Electrons can be stored and moved, for example, if you have fleece socks and you slide across the fluffy carpet, it will create so much electricity (a mass flow of electrons) to the point that you can power a neon bulb for a split second! This is because the friction on that high electron material will interchange the electrons into your body from the carpet, and create some on the fly as well. The electricity created will build up, and when you touch a conductive object (metal doorknob) it will all flow out, if there is enough, it will jump through the air and create photons from the excited electrons in the atoms as it passes, creating an arc, also known as mini lightning.

How Electricity Works

Electricity, if not being looked at on the subatomic scale, can be imagined as water, it will flow from high to low (in reality, the electron is a negative charge, so it will flow from negative to positive), and light bulbs can be imagined as a converter, that converts the water into light and heat.

If you hook up a battery (storage device for massive amounts of electrons) to a circuit and a light bulb, it will glow, and if you snip the wire, electrons will not flood over the table and try to zap you, don’t worry, because they will have nowhere to go, so they will flow back into the battery, although, for pranks it would be quite funny for a drip of electrons to fall on someone.

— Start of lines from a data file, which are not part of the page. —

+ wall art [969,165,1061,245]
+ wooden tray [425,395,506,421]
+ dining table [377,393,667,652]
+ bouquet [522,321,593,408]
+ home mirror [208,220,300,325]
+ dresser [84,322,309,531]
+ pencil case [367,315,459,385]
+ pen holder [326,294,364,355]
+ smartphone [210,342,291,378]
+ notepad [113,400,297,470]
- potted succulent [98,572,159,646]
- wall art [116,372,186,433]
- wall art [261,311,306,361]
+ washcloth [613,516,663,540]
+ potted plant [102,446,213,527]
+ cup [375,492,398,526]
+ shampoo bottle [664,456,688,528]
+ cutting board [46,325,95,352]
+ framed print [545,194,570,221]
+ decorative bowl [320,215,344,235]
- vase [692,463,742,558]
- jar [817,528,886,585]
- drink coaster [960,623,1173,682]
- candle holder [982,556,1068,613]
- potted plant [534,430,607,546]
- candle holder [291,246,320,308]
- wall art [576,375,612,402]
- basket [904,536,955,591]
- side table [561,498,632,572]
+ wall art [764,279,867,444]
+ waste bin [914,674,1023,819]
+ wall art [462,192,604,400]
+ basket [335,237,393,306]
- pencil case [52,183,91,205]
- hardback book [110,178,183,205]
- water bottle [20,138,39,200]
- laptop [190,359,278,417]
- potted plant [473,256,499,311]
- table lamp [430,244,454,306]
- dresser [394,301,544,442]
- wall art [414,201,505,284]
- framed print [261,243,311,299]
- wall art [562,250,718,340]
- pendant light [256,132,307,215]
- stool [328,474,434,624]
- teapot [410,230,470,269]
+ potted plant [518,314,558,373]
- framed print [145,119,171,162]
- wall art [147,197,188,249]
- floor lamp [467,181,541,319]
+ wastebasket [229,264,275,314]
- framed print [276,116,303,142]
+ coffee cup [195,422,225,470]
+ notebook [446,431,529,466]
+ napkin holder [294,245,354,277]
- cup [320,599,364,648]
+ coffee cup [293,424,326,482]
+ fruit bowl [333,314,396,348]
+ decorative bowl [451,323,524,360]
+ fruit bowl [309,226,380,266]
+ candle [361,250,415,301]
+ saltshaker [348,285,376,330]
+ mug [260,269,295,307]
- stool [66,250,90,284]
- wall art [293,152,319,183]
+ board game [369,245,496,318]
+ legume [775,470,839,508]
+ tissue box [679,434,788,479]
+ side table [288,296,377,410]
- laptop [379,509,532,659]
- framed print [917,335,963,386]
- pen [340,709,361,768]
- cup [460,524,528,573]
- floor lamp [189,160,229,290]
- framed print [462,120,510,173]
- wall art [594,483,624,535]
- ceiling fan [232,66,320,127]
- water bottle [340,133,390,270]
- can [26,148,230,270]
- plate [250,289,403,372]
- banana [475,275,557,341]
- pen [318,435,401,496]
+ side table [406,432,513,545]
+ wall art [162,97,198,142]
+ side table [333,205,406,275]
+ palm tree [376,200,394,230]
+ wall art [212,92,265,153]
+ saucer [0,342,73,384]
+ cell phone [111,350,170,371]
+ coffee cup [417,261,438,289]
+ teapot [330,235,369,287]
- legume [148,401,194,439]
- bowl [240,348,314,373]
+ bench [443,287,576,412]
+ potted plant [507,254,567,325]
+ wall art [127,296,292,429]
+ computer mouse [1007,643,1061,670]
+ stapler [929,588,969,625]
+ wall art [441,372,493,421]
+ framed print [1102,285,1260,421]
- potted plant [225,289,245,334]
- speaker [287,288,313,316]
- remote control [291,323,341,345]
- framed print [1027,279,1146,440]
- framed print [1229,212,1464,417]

Computers work via manipulating electrons to turn switches on and off, and in some interesting ways, the digits will change data, do computations and other interesting things, not even i know exactly how a CPU works, for it is too complex for anyone to understand.

How Small Is An Electron?

To get how big an electron is, we will have to go in steps, because it is one of the smallest things in the universe. First, we will look at the size of an atom, so, imagine an earth that is hollow on the inside, then, fill the earth with oranges, already, that is a lot of oranges, then, you would shrink that earth full of oranges to the size of an orange, then, each orange inside would be the size of an atom.

Next, we will get that atom and make it the size of the earth again, then, you can hide a blueberry seed (Yes, a blueberry seed) inside that world sized atom, then shrink it to the size of an orange (wow), then fill a world sized container with those orange sized atoms, and then shrink that world to the size of an orange, each blueberry seed in each atom is the size of the nucleus, the core of protons and neutrons, that blueberry seed would have about 10 protons and 10 neutrons.

Get that nucleus and extract a proton from it, then extract the three quarks and the three gluons from that proton. Now that you have the size of a quark, shrink that quark by x10 and that will give you the size of a single electron! Now that is a small particle, in fact, it is made of a vibrating string (that is infinitely thin), and at times, an infinitely flat Brane (2d plane is a D-Brane, this is the one i am talking about).